> _Supplied text_:
━━━━━━━━━━━━━━━━━━━━
That would be the no-compromise video output option I talked about, (2) in this message I linked to earlier:

http://www.thegreenbutton.tv/forums/vie ... 995#p82995
I recall (and used) a registry setting (NominalRange) to either set 16-235 or 0-255 for WMC playback. In this model does this setting have any validity? And if so, which setting makes more sense, tell WMC to output 0-255 as well? Or leave this out and let WMC output whatever it does?

Interesting thread.
I believe all the answers to your questions are contained in my messages in this thread and the ones I linked to here and on avsforum.com and their follow-ups. I addressed overall card output (affects both desktop and video), card video settings (affects video only), player settings including NominalRange and when and why you might or might not use it, and TV settings. Further, I went into the advantages and disadvantages of various combinations, the main consideration being desire for no-compromise video vs consistency with the desktop so one calibration can work for both desktop (photos, games, etc) and video. I went into what you should and shouldn't see when viewing video pattern discs and test images in paint programs. If you respond in those linked threads, I will see it.
━━━━━━━━━━━━━━━━━━━━
> _Task requirements_:
1. Condense the paragraph of the forum excerpt that begins "I believe all the answers" into a short bulleted list that keeps its main facts.
2. Answer these questions from the forum excerpt:
(a) Which registry setting does the questioner recall, and which two ranges could it set?
(b) By what number does the writer mark the no-compromise video output option?
(c) Besides this forum, on which site did the writer post linked messages?
3. For each statement, say whether it agrees with the forum excerpt, and quote the words that decide it:
(a) Overall card output affects only video.
(b) The questioner used the NominalRange setting for WMC playback.
(c) The writer will see replies posted in the linked threads.

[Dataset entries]
━━━━━━━━━━━━━━━━━━━━
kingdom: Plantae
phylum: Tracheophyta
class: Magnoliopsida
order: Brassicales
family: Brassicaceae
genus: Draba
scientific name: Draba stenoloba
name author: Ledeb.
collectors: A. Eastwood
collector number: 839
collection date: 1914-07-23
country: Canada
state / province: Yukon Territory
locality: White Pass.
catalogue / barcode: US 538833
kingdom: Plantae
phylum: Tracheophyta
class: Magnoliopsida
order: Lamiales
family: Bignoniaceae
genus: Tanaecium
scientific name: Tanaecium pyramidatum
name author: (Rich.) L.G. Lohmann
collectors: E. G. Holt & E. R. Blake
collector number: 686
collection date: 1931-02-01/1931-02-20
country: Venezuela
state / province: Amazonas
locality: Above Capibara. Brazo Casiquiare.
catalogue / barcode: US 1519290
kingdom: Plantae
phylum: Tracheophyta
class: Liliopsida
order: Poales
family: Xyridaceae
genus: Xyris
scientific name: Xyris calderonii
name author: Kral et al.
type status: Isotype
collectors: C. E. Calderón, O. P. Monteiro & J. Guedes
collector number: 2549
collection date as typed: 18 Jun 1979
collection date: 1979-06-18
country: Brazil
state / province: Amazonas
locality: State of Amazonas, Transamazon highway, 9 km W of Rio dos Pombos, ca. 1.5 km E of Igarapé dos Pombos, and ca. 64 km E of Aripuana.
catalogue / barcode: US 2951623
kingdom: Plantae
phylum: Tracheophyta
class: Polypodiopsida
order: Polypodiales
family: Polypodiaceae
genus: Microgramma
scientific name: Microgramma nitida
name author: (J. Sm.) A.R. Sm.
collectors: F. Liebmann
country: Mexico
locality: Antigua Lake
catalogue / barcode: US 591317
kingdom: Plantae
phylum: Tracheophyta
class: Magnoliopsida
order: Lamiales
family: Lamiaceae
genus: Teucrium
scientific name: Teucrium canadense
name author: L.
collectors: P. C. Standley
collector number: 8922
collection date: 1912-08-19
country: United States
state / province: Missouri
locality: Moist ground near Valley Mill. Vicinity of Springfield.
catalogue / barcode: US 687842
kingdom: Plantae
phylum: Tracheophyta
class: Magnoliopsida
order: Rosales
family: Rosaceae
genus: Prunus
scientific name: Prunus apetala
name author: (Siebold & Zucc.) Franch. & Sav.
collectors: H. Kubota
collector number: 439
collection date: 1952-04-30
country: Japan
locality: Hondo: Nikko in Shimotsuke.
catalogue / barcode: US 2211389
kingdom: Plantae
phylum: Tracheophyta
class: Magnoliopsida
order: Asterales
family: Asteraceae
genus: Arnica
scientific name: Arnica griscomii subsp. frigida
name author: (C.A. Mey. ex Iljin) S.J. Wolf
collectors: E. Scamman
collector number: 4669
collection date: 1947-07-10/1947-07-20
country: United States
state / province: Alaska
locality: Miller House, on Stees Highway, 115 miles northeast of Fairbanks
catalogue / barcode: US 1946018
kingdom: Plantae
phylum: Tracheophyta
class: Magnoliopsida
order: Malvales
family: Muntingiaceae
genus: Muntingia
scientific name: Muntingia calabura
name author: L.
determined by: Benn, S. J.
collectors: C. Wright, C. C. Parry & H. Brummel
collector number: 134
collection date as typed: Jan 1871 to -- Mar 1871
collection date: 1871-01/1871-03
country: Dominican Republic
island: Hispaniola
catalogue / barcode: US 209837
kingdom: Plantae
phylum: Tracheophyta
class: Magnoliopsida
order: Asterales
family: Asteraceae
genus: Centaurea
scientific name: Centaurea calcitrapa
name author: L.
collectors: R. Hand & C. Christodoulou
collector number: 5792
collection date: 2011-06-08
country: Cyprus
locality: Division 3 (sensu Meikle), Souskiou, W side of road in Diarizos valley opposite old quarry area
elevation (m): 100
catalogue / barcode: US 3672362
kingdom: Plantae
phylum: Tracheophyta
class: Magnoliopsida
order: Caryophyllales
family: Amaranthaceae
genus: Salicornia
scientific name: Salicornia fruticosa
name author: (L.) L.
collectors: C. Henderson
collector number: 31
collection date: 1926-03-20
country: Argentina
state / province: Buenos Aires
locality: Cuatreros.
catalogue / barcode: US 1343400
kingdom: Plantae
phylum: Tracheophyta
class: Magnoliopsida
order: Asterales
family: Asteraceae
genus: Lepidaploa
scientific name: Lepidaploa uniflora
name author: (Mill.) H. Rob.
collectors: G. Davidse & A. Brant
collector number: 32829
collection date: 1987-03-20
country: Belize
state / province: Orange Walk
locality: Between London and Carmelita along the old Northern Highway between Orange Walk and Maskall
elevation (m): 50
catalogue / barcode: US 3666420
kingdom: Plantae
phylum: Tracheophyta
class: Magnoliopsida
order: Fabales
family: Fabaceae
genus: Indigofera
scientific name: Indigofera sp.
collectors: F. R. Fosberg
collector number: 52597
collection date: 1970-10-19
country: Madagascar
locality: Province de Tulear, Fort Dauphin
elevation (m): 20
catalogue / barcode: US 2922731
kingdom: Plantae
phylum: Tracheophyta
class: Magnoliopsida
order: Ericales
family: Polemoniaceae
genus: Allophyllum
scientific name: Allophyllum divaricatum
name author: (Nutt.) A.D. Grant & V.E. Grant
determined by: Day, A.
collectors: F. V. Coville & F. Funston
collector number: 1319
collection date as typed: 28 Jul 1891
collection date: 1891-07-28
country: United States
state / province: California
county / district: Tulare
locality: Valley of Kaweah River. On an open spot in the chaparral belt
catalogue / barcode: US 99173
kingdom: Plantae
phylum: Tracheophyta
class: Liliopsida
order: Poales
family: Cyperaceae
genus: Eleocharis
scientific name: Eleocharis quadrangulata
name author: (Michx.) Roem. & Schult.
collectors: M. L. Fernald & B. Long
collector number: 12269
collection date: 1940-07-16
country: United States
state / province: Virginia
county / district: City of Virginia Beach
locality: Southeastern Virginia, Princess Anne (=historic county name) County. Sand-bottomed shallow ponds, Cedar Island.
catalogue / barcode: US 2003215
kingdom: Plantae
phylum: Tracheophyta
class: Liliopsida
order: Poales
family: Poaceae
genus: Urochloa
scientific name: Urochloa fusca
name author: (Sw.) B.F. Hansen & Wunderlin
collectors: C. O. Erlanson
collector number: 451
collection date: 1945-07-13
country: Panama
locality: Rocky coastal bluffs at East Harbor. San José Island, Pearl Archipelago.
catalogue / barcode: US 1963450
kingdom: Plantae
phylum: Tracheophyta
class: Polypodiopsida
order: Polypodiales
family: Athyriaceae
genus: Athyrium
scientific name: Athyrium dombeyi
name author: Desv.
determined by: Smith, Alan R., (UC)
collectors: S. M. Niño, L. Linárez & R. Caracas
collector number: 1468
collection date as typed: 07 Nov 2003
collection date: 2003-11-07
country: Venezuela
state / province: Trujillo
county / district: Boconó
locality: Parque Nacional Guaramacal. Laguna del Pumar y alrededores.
━━━━━━━━━━━━━━━━━━━━
> _Task-by-task results_:
1.
- All the answers are in the writer's messages in this thread, in the threads linked here and on avsforum.com, and in their follow-ups.
- Topics covered: overall card output (affects desktop and video), card video settings (affects video only), player settings including NominalRange and when and why to use it, and TV settings.
- The writer weighed combinations of these settings. The main tradeoff is no-compromise video versus consistency with the desktop, which lets one calibration serve both desktop and video.
- The writer described what should and should not appear on video pattern discs and on test images in paint programs.
- Replies in the linked threads will be seen.

2.
(a) NominalRange, which set either 16-235 or 0-255.
(b) (2)
(c) avsforum.com

3.
(a) No: "overall card output (affects both desktop and video)"
(b) Yes: "I recall (and used) a registry setting (NominalRange) to either set 16-235 or 0-255 for WMC playback."
(c) Yes: "If you respond in those linked threads, I will see it."